The Lawsuit
In 2020, several individuals and businesses filed a lawsuit, Braidwood Management v. Becerra, challenging the preventive services protection. The plaintiffs allege they were harmed by the ACA provision because they object to purchasing coverage that includes services they “do not want or need.” Most also oppose, on religious grounds, coverage of contraception and HIV prevention medicine (PrEP).
The legal challenge consists primarily of two constitutional arguments.1 First, plaintiffs claim that the members of USPSTF, ACIP, and HRSA count as “officers” under the Constitution. This means that they hold a continuous federal position through which they exercise significant authority, and so must be appointed by the president or a department head. Because they are not so appointed, coverage requirements based on their recommendations violate the Appointments Clause. Second, plaintiffs assert that the ACA gave broad discretion to these expert bodies but insufficient guidance about how to use it, in violation of a constitutional limitation on Congress’ power to delegate. While, historically, satisfying the “nondelegation doctrine” has been easy and the Supreme Court has not invoked it to invalidate a law since the 1930s, there are indications that the current Court is interested in strengthening the doctrine as a means of constraining federal agencies’ authority.

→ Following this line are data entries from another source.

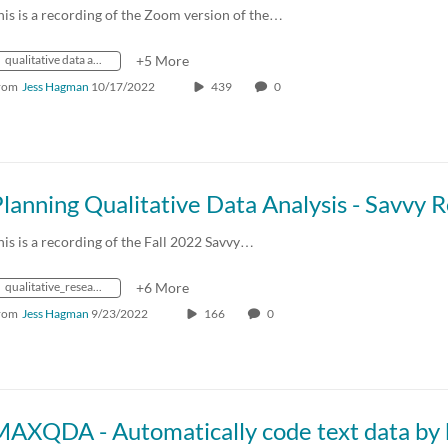
his is a recording of the Zoom version of the…
qualitative data analysis
+5 More
rom
Jess Hagman
10/17/2022
439
0
his is a recording of the Fall 2022 Savvy…
qualitative_research
+6 More
rom
Jess Hagman
9/23/2022
166
0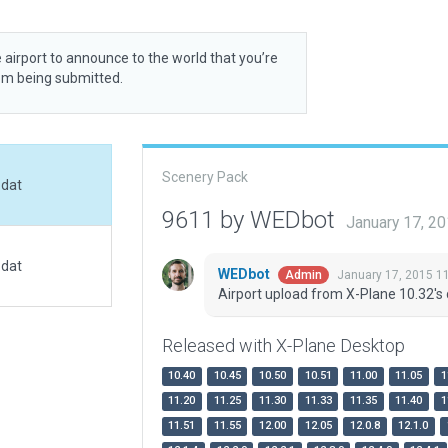
 airport to announce to the world that you’re
rom being submitted.
Scenery Pack
.dat
9611 by WEDbot
January 17, 2
.dat
WEDbot
January 17, 2015 1
Admin
Airport upload from X-Plane 10.32's 
Released with X-Plane Desktop
10.40
10.45
10.50
10.51
11.00
11.05
1
11.20
11.25
11.30
11.33
11.35
11.40
1
11.51
11.55
12.00
12.05
12.0.8
12.1.0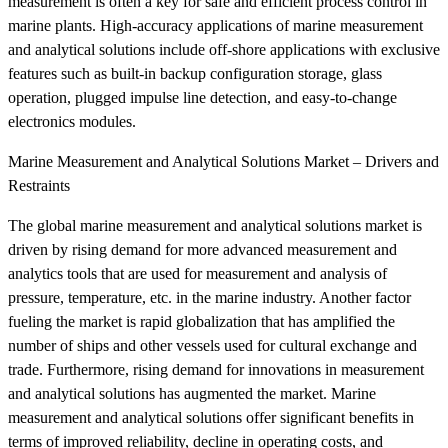
measurement is often a key for safe and efficient process control in
marine plants. High-accuracy applications of marine measurement
and analytical solutions include off-shore applications with exclusive
features such as built-in backup configuration storage, glass
operation, plugged impulse line detection, and easy-to-change
electronics modules.
Marine Measurement and Analytical Solutions Market – Drivers and
Restraints
The global marine measurement and analytical solutions market is
driven by rising demand for more advanced measurement and
analytics tools that are used for measurement and analysis of
pressure, temperature, etc. in the marine industry. Another factor
fueling the market is rapid globalization that has amplified the
number of ships and other vessels used for cultural exchange and
trade. Furthermore, rising demand for innovations in measurement
and analytical solutions has augmented the market. Marine
measurement and analytical solutions offer significant benefits in
terms of improved reliability, decline in operating costs, and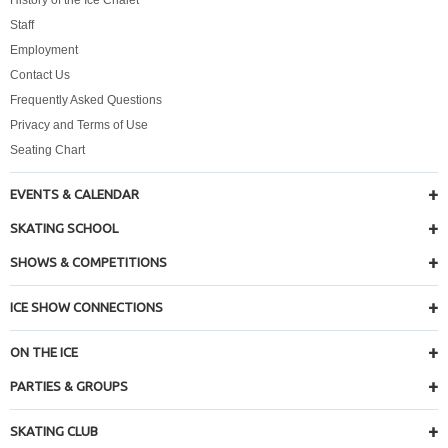
Staff
Employment
Contact Us
Frequently Asked Questions
Privacy and Terms of Use
Seating Chart
EVENTS & CALENDAR
SKATING SCHOOL
SHOWS & COMPETITIONS
ICE SHOW CONNECTIONS
ON THE ICE
PARTIES & GROUPS
SKATING CLUB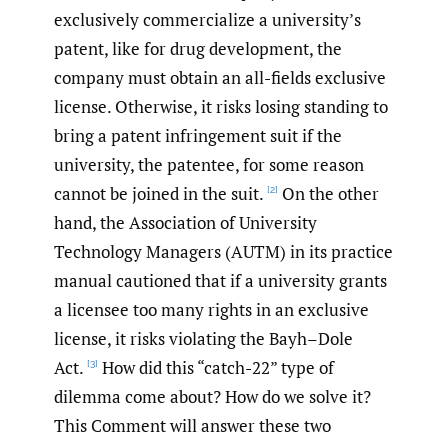
exclusively commercialize a university’s
patent, like for drug development, the
company must obtain an all-fields exclusive
license. Otherwise, it risks losing standing to
bring a patent infringement suit if the
university, the patentee, for some reason
cannot be joined in the suit.
On the other
[2]
hand, the Association of University
Technology Managers (AUTM) in its practice
manual cautioned that if a university grants
a licensee too many rights in an exclusive
license, it risks violating the Bayh–Dole
Act.
How did this “catch-22” type of
[3]
dilemma come about? How do we solve it?
This Comment will answer these two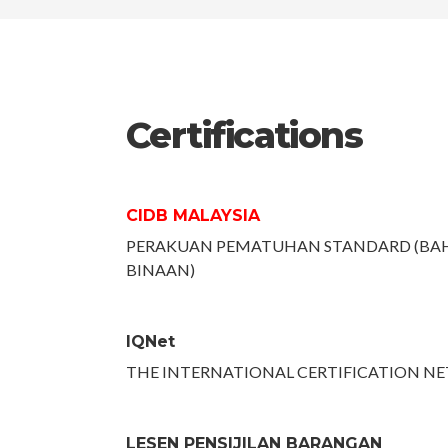
Certifications
CIDB MALAYSIA
PERAKUAN PEMATUHAN STANDARD (BA
BINAAN)
IQNet
THE INTERNATIONAL CERTIFICATION N
LESEN PENSIJILAN BARANGAN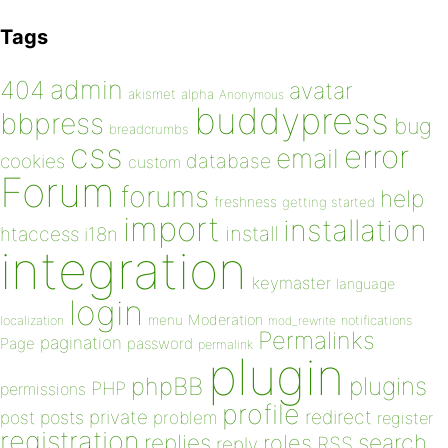
Tags
admin
404
avatar
akismet
alpha
Anonymous
buddypress
bbpress
bug
breadcrumbs
css
error
email
database
cookies
custom
Forum
forums
help
freshness
getting started
import
installation
install
htaccess
i18n
integration
keymaster
language
login
Moderation
menu
notifications
localization
mod_rewrite
Permalinks
pagination
Page
password
permalink
plugin
plugins
phpBB
PHP
permissions
profile
redirect
private
post
posts
problem
register
registration
replies
search
roles
RSS
reply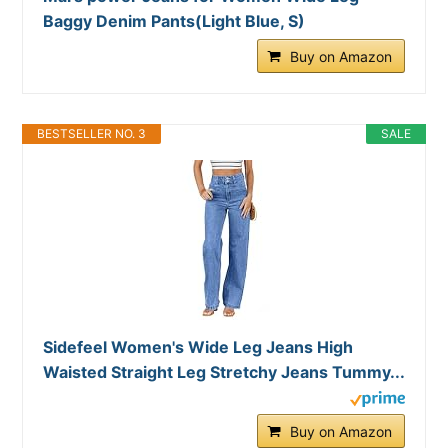
Baggy Denim Pants(Light Blue, S)
Buy on Amazon
BESTSELLER NO. 3
SALE
Sidefeel Women's Wide Leg Jeans High
Waisted Straight Leg Stretchy Jeans Tummy...
Buy on Amazon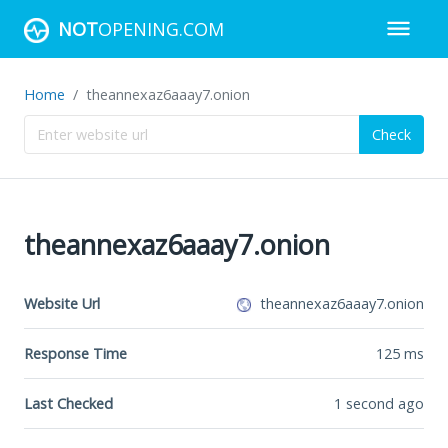
NOT
OPENING.COM
Home
theannexaz6aaay7.onion
Check
theannexaz6aaay7.onion
Website Url
theannexaz6aaay7.onion
Response Time
125
ms
Last Checked
1 second ago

In September 2022, the judge ruled on the merits of these arguments, while reserving judgment about what relief plaintiffs might be entitled to. In the September decision, the judge agreed that members of the three expert bodies were not properly appointed and therefore, coverage mandates based on USPSTF recommendations violate the Appointments Clause. (Because ACIP and HRSA recommendations are subject to the approval of a properly appointed official — the HHS secretary — coverage requirements based on their recommendations pass muster.) The nondelegation claim was rebuffed, but perhaps only temporarily; the judge rejected it based on case law binding on his court, but pointed out that the Supreme Court appears receptive to the plaintiffs’ position.
A fundamental question left open in the September ruling was how plaintiffs’ harms should be remedied. One way to resolve the case would have been to craft a targeted remedy relieving plaintiffs from their alleged burdens. Last week, the court chose instead to go big, striking down on a nationwide basis the requirement to cover any service the USPSTF has recommended since the ACA’s enactment in 2010.
The Biden administration promptly filed a notice of appeal, and it is expected to ask for a stay of the judge’s order while the higher courts weigh the case.
Reduced Access to Care
If the decision is ultimately upheld, it will reduce access to care for tens of millions of people with commercial insurance, including employer-based coverage. Indeed, the recent ruling was based in part on the expectation that insurers would restrict access to preventive services if allowed to do so. High-value preventive services aren’t necessarily cost saving in the near term to the insurer or employer health plan that offers the benefit. In the absence of a federal requirement to cover such care without cost sharing, payers could and would reimpose financial barriers. They also would have greater flexibility to design plans that attract healthy consumers while discouraging enrollment by those with greater care needs.
Notably, the Texas decision doesn’t apply to USPSTF’s pre-ACA recommendations. This means care recommended prior to March 2010 would have to be covered — but not in a manner consistent with current evidence. All but two of USPSTF’s current (2023) “A” or “B” recommendations have been issued since 2010. Many of these recommendations update old ones, to reflect new evidence; others are brand new. The effect of the ruling is to tether the coverage requirement to an increasingly out-of-date list of services that reflects pre-2010 thinking. For example, insurers can decide to impose cost sharing on or exclude coverage of PrEP or certain pregnancy-related care because they were first recommended after 2010. Instead of being required to provide no-cost coverage of statins for populations at risk of cardiovascular disease (i.e., a current recommendation), insurers need only cover screenings for lipid disorders, an intervention USPSTF has since dubbed insufficient. Services that no longer have an “A” or “B” rating, such as screening teenagers for cervical cancer (USPSTF now recommends delaying screenings to age 21 and gives earlier interventions a “D” grade), would have to be covered free of charge to consumers. This misalignment — in stark contrast to the ACA’s requirement to cover “evidence-based items or services” — leaves consumers at risk of a bill when providers furnish services based on current best practices, likely dissuading many people from seeking care.
Looking Forward
The preventive services requirement is one of the most popular provisions of the Affordable Care Act. It increased uptake of preventive care, improving consumers’ health and financial well-being. The Texas decision would reverse that progress, leaving consumers at the mercy of insurers’ predominantly profit-driven coverage decisions. Yet as significant as this decision is, its ultimate impact could be far broader. While the latest ruling only affects USPSTF-recommended services, a much longer list remains at risk as the case works its way toward the Supreme Court.